I have implemented Ben's hack in mod_pagespeed in
http://code.google.com/p/modpagespeed/source/detail?r=345 .  It works great.
 But I am concerned that a subtle change to mod_rewrite.c will break this
hack silently.  We would catch it in our regression tests, but the large
number of Apache users that have downloaded mod_pagespeed do not generally
run our regression tests.

I have another idea for a solution that I'd like to see opinions on.
Looking at Nick Kew's book, it seems like I could set request->filename to
whatever I wanted, return OK, but then also shunt off access_checker for my
rewritten resources.  The access checking on mod_pagespeed resources is
redundant, because the resource will either be served from cache (in which
case it had to be authenticated to get into the cache in the first place) or
will be decoded and the original resource(s) fetched from the same server
with full authentication.

I'd appreciate any comments on this approach.

-Josh

On Mon, Jan 3, 2011 at 11:40 AM, Joshua Marantz <jmara...@google.com> wrote:

> OK I tried to find a more robust alternative but could not.  I was thinking
> I could duplicate whatever mod_rewrite was doing to set the request filename
> that appears to be complex and probably no less brittle.

Your tasks:
A: According to the mod_pagespeed message, what is the writer concerned could silently break the hack?
B: State whether each statement agrees with the mod_pagespeed message, quoting the words that decide it: (i) The writer reports that the hack performs well. (ii) Most Apache users who downloaded mod_pagespeed run its regression tests. (iii) In the earlier quoted message, the writer reports having found a more robust alternative.
C: Write the next part of the mod_pagespeed message, beginning after its final sentence.

Pixel coordinate listings:
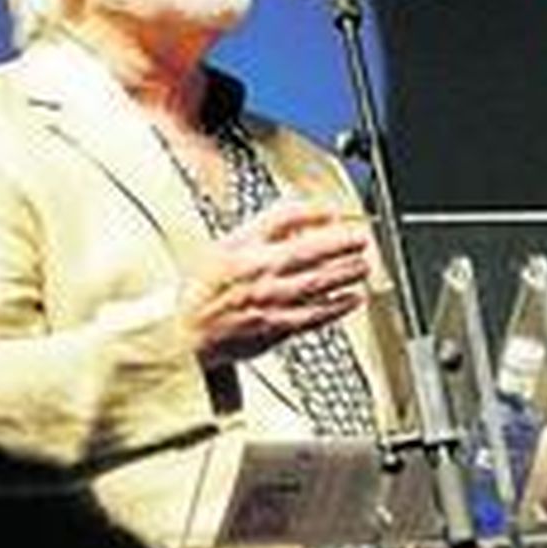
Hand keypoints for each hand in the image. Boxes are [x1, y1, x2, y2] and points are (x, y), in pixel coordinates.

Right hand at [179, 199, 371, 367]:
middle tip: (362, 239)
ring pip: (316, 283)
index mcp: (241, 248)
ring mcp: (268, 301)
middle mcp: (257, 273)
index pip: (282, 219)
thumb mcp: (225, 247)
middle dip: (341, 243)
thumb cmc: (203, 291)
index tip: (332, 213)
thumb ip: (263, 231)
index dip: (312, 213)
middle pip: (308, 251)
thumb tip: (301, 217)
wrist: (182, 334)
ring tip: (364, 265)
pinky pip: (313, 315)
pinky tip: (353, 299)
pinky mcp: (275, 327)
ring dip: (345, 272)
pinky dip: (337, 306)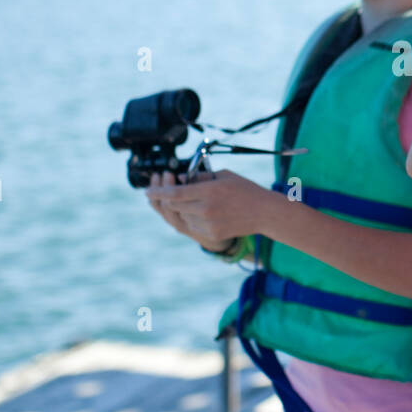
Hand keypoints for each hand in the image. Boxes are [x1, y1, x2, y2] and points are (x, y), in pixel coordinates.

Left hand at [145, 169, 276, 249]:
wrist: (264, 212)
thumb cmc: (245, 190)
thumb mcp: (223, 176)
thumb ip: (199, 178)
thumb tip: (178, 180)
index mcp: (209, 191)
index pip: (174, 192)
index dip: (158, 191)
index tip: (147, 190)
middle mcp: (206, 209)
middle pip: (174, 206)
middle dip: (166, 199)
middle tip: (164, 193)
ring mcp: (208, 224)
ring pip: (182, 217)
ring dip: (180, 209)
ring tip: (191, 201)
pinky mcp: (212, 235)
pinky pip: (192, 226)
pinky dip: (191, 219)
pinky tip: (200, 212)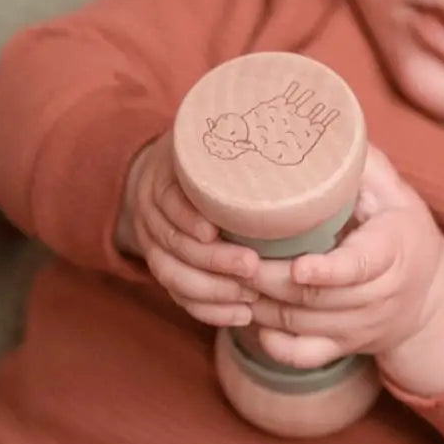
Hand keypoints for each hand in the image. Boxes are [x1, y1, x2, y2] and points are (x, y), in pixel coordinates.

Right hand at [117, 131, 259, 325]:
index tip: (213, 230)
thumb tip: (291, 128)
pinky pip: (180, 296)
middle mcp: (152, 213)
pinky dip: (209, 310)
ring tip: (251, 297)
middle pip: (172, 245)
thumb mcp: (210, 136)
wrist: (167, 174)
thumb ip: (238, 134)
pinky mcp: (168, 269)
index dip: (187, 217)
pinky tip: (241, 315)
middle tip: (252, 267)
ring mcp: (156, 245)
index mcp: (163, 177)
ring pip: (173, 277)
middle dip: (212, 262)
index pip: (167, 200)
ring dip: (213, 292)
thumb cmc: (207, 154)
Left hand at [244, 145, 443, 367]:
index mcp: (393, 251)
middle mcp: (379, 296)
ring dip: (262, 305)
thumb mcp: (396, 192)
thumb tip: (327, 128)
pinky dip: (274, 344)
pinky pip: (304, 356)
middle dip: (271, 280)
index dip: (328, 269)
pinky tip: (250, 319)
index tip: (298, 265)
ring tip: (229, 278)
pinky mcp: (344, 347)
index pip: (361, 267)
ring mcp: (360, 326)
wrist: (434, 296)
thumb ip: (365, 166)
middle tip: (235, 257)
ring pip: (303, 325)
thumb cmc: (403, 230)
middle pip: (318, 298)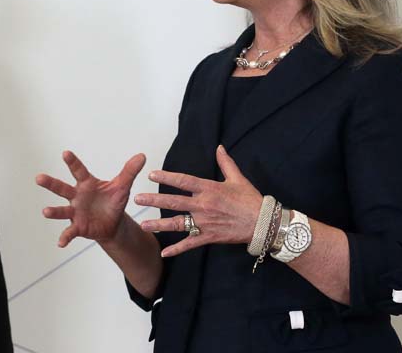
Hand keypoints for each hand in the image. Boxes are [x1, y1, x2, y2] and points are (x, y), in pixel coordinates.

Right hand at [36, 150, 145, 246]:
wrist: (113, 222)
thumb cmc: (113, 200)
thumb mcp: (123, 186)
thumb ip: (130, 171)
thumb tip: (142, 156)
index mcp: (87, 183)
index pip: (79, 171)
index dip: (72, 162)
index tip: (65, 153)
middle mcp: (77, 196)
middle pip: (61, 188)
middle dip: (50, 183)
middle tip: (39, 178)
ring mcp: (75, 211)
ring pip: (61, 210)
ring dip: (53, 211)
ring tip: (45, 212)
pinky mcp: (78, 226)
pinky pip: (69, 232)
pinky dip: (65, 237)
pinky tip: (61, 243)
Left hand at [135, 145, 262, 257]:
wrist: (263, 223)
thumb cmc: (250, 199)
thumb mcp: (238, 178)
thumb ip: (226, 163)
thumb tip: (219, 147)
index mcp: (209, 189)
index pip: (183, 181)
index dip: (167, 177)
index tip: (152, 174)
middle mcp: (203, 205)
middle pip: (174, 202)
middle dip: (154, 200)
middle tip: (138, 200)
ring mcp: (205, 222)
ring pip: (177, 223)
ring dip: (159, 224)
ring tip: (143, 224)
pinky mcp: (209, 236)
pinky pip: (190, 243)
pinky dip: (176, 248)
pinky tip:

List of answers:
A: A subtle change to mod_rewrite.c.

B:
(i) Yes: "It works great."
(ii) No: "the large number of Apache users that have downloaded mod_pagespeed do not generally run our regression tests."
(iii) No: "OK I tried to find a more robust alternative but could not."

C:
>
> I have another query on this.  In reality we do *not* want our rewritten
> resources to be associated with a filename at all.  Apache should never look
> for such things in the file system under ../htdocs -- they will not be
> there.  We also do not need it to validate or authenticate on these static
> resources.
>
> In particular, we have found that there is some path through Apache that
> imposes what looks like a file-system-based limitation on URL segments (e.g.
> around 256 bytes).  This limitation is inconvenient and, as far as I can
> tell, superfluous.  URL limits imposed by proxies and browsers are more like
> 2k bytes, which would allow us to encode more metadata in URLs (e.g.
> sprites).  Is there some magic setting we could put into the request
> structure to tell Apache not to interpret the request as being mapped from a
> file, but just to pass it through to our handler?
>
> Thanks!
> -Josh
>
> On Sat, Jan 1, 2011 at 6:24 AM, Ben Noordhuis <i...@bnoordhuis.nl> wrote:
>
>> On Sat, Jan 1, 2011 at 00:16, Joshua Marantz <jmara...@google.com> wrote:
>> > Thanks for the quick response and the promising idea for a hack.
>>  Looking at
>> > mod_rewrite.c this does indeed look a lot more surgical, if, perhaps,
>> > fragile, as mod_rewrite.c doesn't expose that string-constant in any
>> formal
>> > interface (even as a #define in a .h).  Nevertheless the solution is
>> > easy-to-implement and easy-to-test, so...thanks!
>>
>> You're welcome, Joshua. :)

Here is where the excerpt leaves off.